_THE EXERCISE_. Copy every entry below word for word, but leave out the pictures.
-- Begin DATASET ENTRIES --
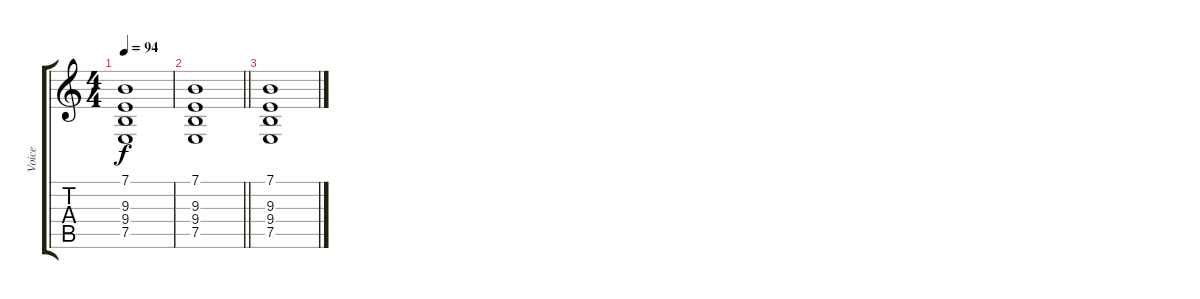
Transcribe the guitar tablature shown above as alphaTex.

\track ("Voice" "Voice") {instrument violin}
\staff {score tabs}
\tuning (E4 B3 G3 D3 A2 E2) {hide}
\ts (4 4)
\tempo 94
\clef g2
\ks c
(7.1 9.3 9.4 7.5).1{dy f} |
\barLineRight lightlight
(7.1 9.3 9.4 7.5).1 |
(7.1 9.3 9.4 7.5).1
-- End DATASET ENTRIES --
_WRITTEN RESPONSE_.
Transcribe the guitar tablature shown above as alphaTex.

\track ("Voice" "Voice") {instrument violin}
\staff {score tabs}
\tuning (E4 B3 G3 D3 A2 E2) {hide}
\ts (4 4)
\tempo 94
\clef g2
\ks c
(7.1 9.3 9.4 7.5).1{dy f} |
\barLineRight lightlight
(7.1 9.3 9.4 7.5).1 |
(7.1 9.3 9.4 7.5).1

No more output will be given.